What is expected
Print all of the records below line for line, changing nothing.

Excerpted data
+++++
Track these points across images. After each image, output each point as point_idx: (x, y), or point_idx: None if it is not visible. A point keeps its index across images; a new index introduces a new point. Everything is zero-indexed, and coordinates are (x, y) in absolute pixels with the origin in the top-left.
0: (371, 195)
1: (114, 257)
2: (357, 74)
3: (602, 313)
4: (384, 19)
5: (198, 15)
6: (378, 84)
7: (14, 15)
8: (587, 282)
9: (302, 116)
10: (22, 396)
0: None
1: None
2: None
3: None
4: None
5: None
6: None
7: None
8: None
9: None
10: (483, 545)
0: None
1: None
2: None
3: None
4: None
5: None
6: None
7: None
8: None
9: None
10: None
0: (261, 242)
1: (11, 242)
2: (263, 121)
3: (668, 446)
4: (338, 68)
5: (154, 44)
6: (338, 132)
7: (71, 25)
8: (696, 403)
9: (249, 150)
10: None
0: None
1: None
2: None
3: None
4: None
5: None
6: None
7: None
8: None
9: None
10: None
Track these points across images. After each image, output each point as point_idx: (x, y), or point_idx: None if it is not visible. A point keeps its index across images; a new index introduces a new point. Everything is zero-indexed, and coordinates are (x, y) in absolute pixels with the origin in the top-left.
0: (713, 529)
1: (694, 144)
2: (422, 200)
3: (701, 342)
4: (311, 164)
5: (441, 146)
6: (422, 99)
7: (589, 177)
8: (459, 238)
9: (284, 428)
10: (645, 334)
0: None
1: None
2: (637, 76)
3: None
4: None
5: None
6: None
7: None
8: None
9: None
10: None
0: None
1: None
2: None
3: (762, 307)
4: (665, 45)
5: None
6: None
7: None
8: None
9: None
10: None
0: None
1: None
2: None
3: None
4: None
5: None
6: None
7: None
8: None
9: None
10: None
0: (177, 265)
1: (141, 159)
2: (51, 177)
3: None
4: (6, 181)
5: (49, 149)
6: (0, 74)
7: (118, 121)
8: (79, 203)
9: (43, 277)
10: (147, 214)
+++++
Solution
Track these points across images. After each image, output each point as point_idx: (x, y), or point_idx: None if it is not visible. A point keeps its index across images; a new index introduces a new point. Everything is zero-indexed, and coordinates are (x, y) in absolute pixels with the origin in the top-left.
0: (371, 195)
1: (114, 257)
2: (357, 74)
3: (602, 313)
4: (384, 19)
5: (198, 15)
6: (378, 84)
7: (14, 15)
8: (587, 282)
9: (302, 116)
10: (22, 396)
0: None
1: None
2: None
3: None
4: None
5: None
6: None
7: None
8: None
9: None
10: (483, 545)
0: None
1: None
2: None
3: None
4: None
5: None
6: None
7: None
8: None
9: None
10: None
0: (261, 242)
1: (11, 242)
2: (263, 121)
3: (668, 446)
4: (338, 68)
5: (154, 44)
6: (338, 132)
7: (71, 25)
8: (696, 403)
9: (249, 150)
10: None
0: None
1: None
2: None
3: None
4: None
5: None
6: None
7: None
8: None
9: None
10: None
Track these points across images. After each image, output each point as point_idx: (x, y), or point_idx: None if it is not visible. A point keeps its index across images; a new index introduces a new point. Everything is zero-indexed, and coordinates are (x, y) in absolute pixels with the origin in the top-left.
0: (713, 529)
1: (694, 144)
2: (422, 200)
3: (701, 342)
4: (311, 164)
5: (441, 146)
6: (422, 99)
7: (589, 177)
8: (459, 238)
9: (284, 428)
10: (645, 334)
0: None
1: None
2: (637, 76)
3: None
4: None
5: None
6: None
7: None
8: None
9: None
10: None
0: None
1: None
2: None
3: (762, 307)
4: (665, 45)
5: None
6: None
7: None
8: None
9: None
10: None
0: None
1: None
2: None
3: None
4: None
5: None
6: None
7: None
8: None
9: None
10: None
0: (177, 265)
1: (141, 159)
2: (51, 177)
3: None
4: (6, 181)
5: (49, 149)
6: (0, 74)
7: (118, 121)
8: (79, 203)
9: (43, 277)
10: (147, 214)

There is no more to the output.